Somali government threatened by extremist groups: UN 2009-07-30 05:57:30   Print

    UNITED NATIONS, July 29 (Xinhua) -- The UN special representative for Somalia told the Security Council on Wednesday that the Somali transitional government is on its heels trying to thwart repeated attempts by extremist groups to overthrow it.

    "Despite multiple constraints, the government is resisting and repelling multiple attempts to overthrow it and seize power illegally by force," Ahmedou Ould-Abdallah said.

    Repeated attacks by Al-Shabaab and Hizbul-Islam militants have sent the Horn of Africa nation into chaos, with refugees fleeing by the thousands.
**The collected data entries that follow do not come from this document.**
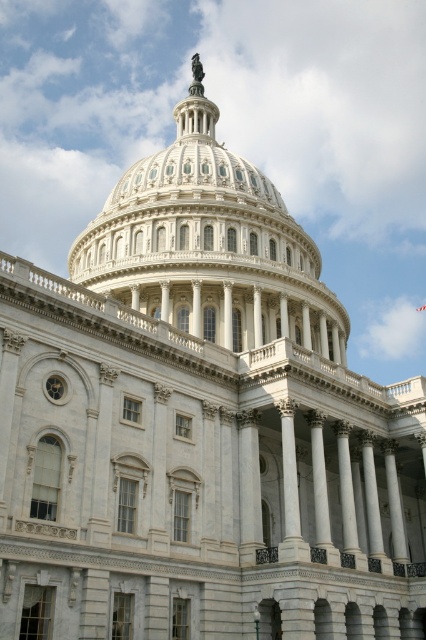
Question: Does white marble dome at center appear on the left side of white fabric flag at upper center?

Choices:
 (A) no
 (B) yes

Answer: (B)

Question: Which of the following is the farthest from the observer?

Choices:
 (A) white marble dome at center
 (B) white marble column at center

Answer: (A)

Question: In this image, where is white marble dome at center located relative to white marble column at center?

Choices:
 (A) below
 (B) above

Answer: (B)

Question: Which point is closer to the camera?

Choices:
 (A) (207, 314)
 (B) (397, 477)
 (C) (417, 308)

Answer: (B)

Question: Does white marble column at center have a smaller size compared to white fabric flag at upper center?

Choices:
 (A) no
 (B) yes

Answer: (A)

Question: Which point is farther from the camera taking this photo?

Choices:
 (A) (187, 100)
 (B) (396, 561)

Answer: (A)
Both extremist groups are severely bent on trying to overthrow the UN-backed Transitional Federal Government (TFG), which is Somalia's 14th since 1991.

    In an opinion piece published the same day as al-Shabaab broke into UN offices on July 20, Abdallah noted efforts to impose sanctions on those responsible for the coup attempts, which he called "externally funded."

    "A list is being compiled for the UN sanctions committee of those who may find their assets frozen and face a travel ban," he wrote in the Washington Post.

    However, the United Nations has refrained from placing Al-Shabaab on its list of terrorist groups with links to Al Qaeda, something the United States has done independently.

    A member state would have to issue a recommendation that al-Shabaab be placed on the terrorist sanctions list, which would then require countries to freeze assets and issue a travel ban for those linked to the Taliban and Al Qaeda.

    Asked whether any member state of the United Nations had indicated a willingness to recommend that al-Shabaab be placed on the terrorist sanctions list, Abdallah told Xinhua that "it was not an issue."

    Instead, Abdallah said the real concern for the transitional government was business motivations, not ones of political or religious natures.

    "We have a tendency in Africa and here at headquarters to ignore other trivial motivation (of) business," he said. "Somalia has become a free-trade zone ... because they don't pay taxes and this is not mentioned."

    However, speaking to reporters last month, Chairman of the Al Qaeda and Taliban Sanctions Committee Thomas Mayr-Harting said: "Al Qaeda and Taliban still represent a very real threat ... in new geographical dimensions such as Somalia."

    Speaking to the Security Council, Abdallah urged the international community to throw its weight behind the TFG by supplying more troops and equipment to the African Union Mission in Somalia, known as AMISOM.

    He also called for the Council to establish a "Green Zone," similar to the one in Iraq, and urged diplomats and non-government organizations to move from Nairobi to Mogadishu.

    "Our temporary presence in Nairobi has lasted for too long," he said. "We can only work effectively for peace with the Somalis and address pressing humanitarian needs if we are close to the victims of famine, violence and different abuses."